Without a doubt, if she was that close to death already, the trauma of the surgery would have been much more than enough to push her over the edge anyway, so it would have been a very expensive way to euthenase her, and of course, a deliberate euthenasia is a guaranteed death by design.

So, you can at least know that you didn't bring about a death which could have been prevented. Unfortunately all living things eventually die, and reproduction is a dangerous biological process for females of most species, even for humans. That may not be too comforting, but at least you don't have to feel bad about having done the wrong thing.
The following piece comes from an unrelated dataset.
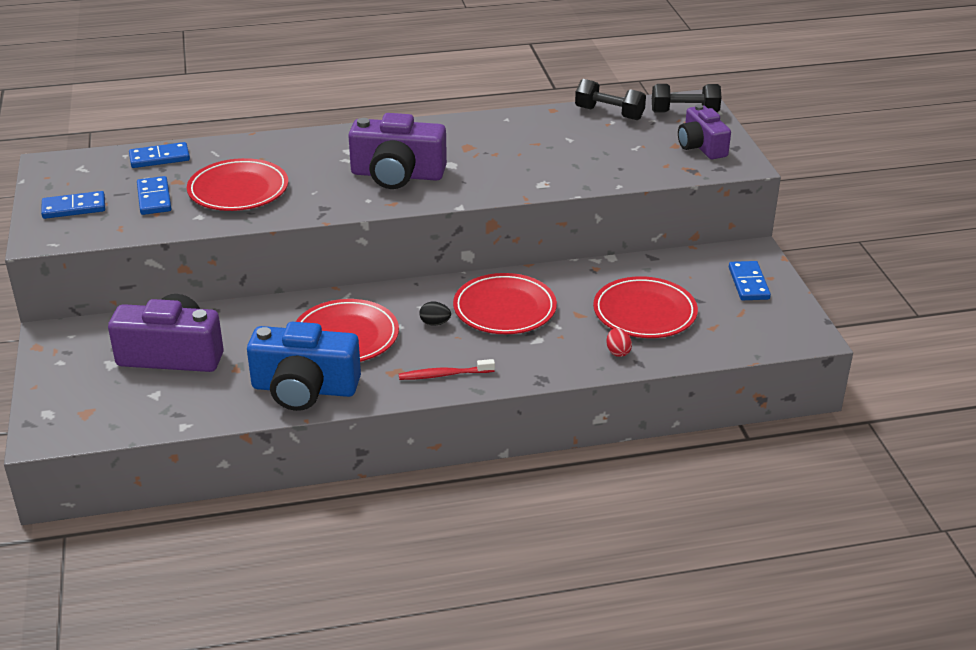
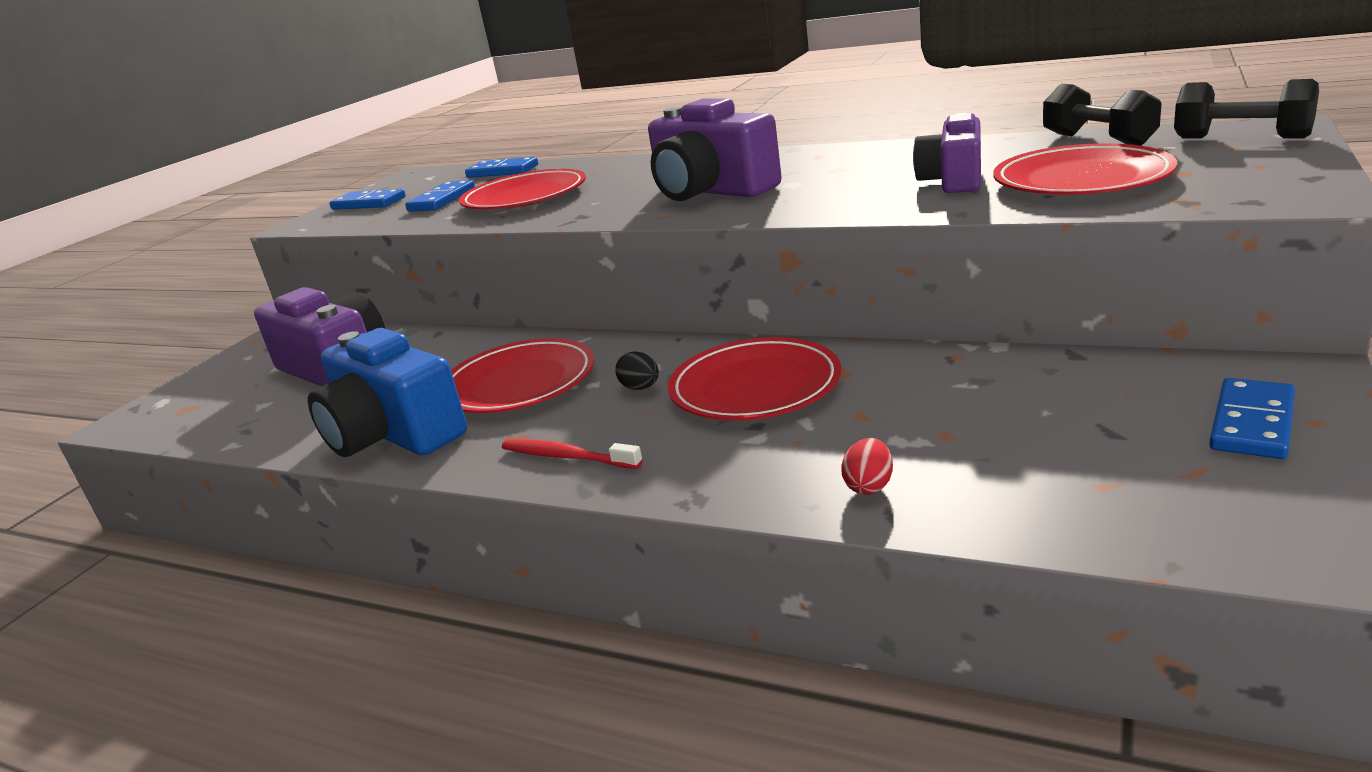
camera: 40 degrees right, 10 degrees down
(644, 312) = (982, 433): red plate -> red plate (1081, 180)
(701, 146) = (1236, 174): purple camera -> purple camera (953, 180)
To answer your specific follow up question, if it had already been weeks and the lizard was losing a major amount of weight (that specific symptom is a significant danger sign), it wasn't looking great. But, surgery is still the highest risk option at any stage. Early on, yes, surgery in this specific case likely would have saved the lizard (in the short term - but there would probably have been lethal issues in the future anyway), but without knowing the future at that time it was still the worse risk. Unfortunately we just don't know the future - if we did, that lizard wouldn't have ever been paired up. Once the major weight loss had already occurred and we had a better idea of the outlook, the risk of surgery was almost much higher, and I've seen so many people take so many animals to the vets over the last few decades and I can say that it's quite consistent that the level of grief is higher when a complicated and expensive (let's face it, $1,800 is a considerable amount of money, I literally see humans die in some of the countries I spend time in because their families can't afford treatment which costs less than that, so I would personally have ethical issues with spending that much on an extremely risky surgery on a gecko rather than giving that money to someone who can literally use it to save the lives of more than one human child).

Sorry for your loss, it's always tough to lose a pet.